No, I didn't call them names or shove them into lockers, but I was still a bully, just a bully with a different name. A bully called negligence. It's easy to disassociate yourself, to conveniently forget that you're there too, just passing by or heading to class. "Not my business," you say and keep walking. I'm guilty of it, of pretending the insults were really playful banter, the punch to the arm was really a friendly nudge; all the little things we notice but always refuse to see. All the people I talk to now tell me that bullying didn't happen too often at their schools. I didn't, huh? Perhaps I assume too much, but maybe they were all just similar to me, never acknowledging the truth.
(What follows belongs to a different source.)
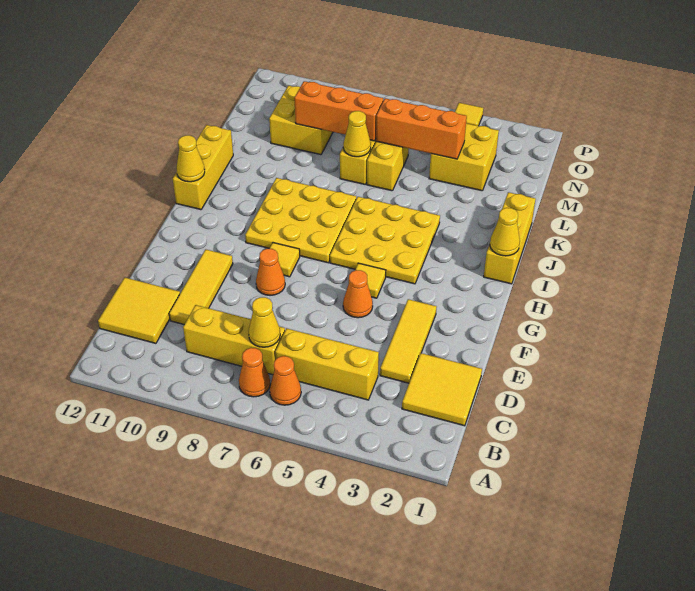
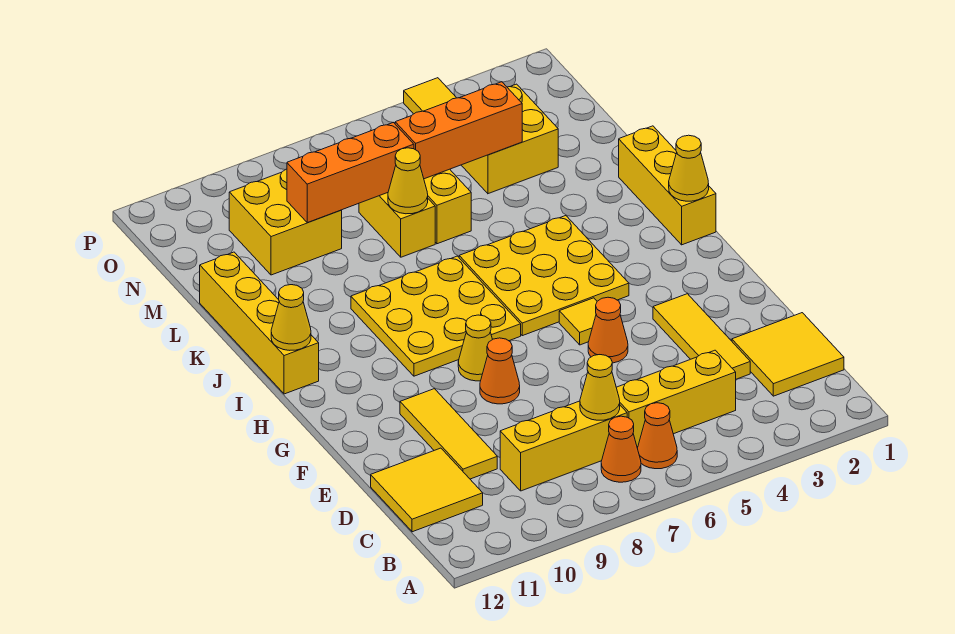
yellow 1x1 tile [269,243,300,277] -> yellow 1x1 cone [458,315,492,381]
yellow 1x3 brick [173,125,233,210] -> yellow 1x4 brick [200,252,319,394]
Why then? Why lie about it, why store it away in some dark and dank corner of the brain? It's simple, the same reason I did: guilt. Every time I passed someone being bullied, a small voice (a voice I ignored) would tell me to do something. I was raised to stand up for myself and others, yet I couldn't say a word to a couple of thugs waling away on some poor sap? Of course not, because then I wouldn't have been a bystander anymore. You become a target the moment you decide to help. That fear, that inability to think of anyone other than yourself, that's what real bullying is. Bullying will never fade into nonexistence, no matter how many schools adopt some pathetic anti-bullying policy or threaten to suspend anyone caught bullying. Not as long as people keep facilitating it through non-action. We can all sit around and feel guilty about the people we didn't help as kids, hide the fact that we let down our friends and ourselves, but does that change anything? "Bullying is really terrible and should be stopped, but I think I'll let someone else someone else handle it." Wrong. That's the same attitude we've always had, just rephrased and in a slightly different context.

One of the people I mentioned earlier, Austin, was an autistic boy I went to elementary school with. Nobody in my class really knew what autism was, especially not Austin. We just thought it meant something was wrong with his head. He was "Austin the Autistic" to us; yeah, kids can be so clever, can't they? Kids played pranks on him, told him had to sit down to use the urinal, taunted him with words that inexplicably made him angry, and many other things as well. Sometimes I joined in as well. It was all in good fun, right? Teasing the weird kid? But underneath the laughter, I knew we were being cruel. I never stopped them in all the time I knew Austin. Eventually, his parents enrolled him in parochial school for a better environment. I haven't seen him in many years. Of all the kids I've seen bullied, his story has always bothered me the most. I want to apologize, but I've never had the chance. So Austin, I'm sorry. I'm sorry I made fun of you. I'm sorry I didn't stand up for you. I know it must have hurt to have been treated so poorly. Truly, I'm sorry.

I'm sure we all have a tale like this tucked into the pages of memory. Most probably feel the same sort of guilt I do towards it. So what can we do other than apologize to person that's no longer there? Well, I have an idea, a simple first step that everyone needs to take. Confess. Admit to the things we've done wrong. How can we ever hope to do good if we never recognize that we first did wrong? We have to confess that we're bullies too, bullies of a different kind, bullies of negligence.

I'll start. Teen Ink, don't make this anonymous. Don't prevent me or anyone else from doing the right thing. And if you all do, I'll try again and again until you don't. I'm Zachary W, and I was a bully. I pretended not to notice, not to care. I shrugged my shoulders and moved on. I was always a bully. But I'm not today. I'm not right now. I'm facing myself for the first time. I can never right past wrongs, but I can work to make the future better. And I'm starting right now, sharing everything with you. I will no longer stand idly by as my fellow human beings are degraded, cast aside, made to feel worthless. I will not let the hatred continue. I'm Zachary Wallis, and I've made my decision. Now it's your turn.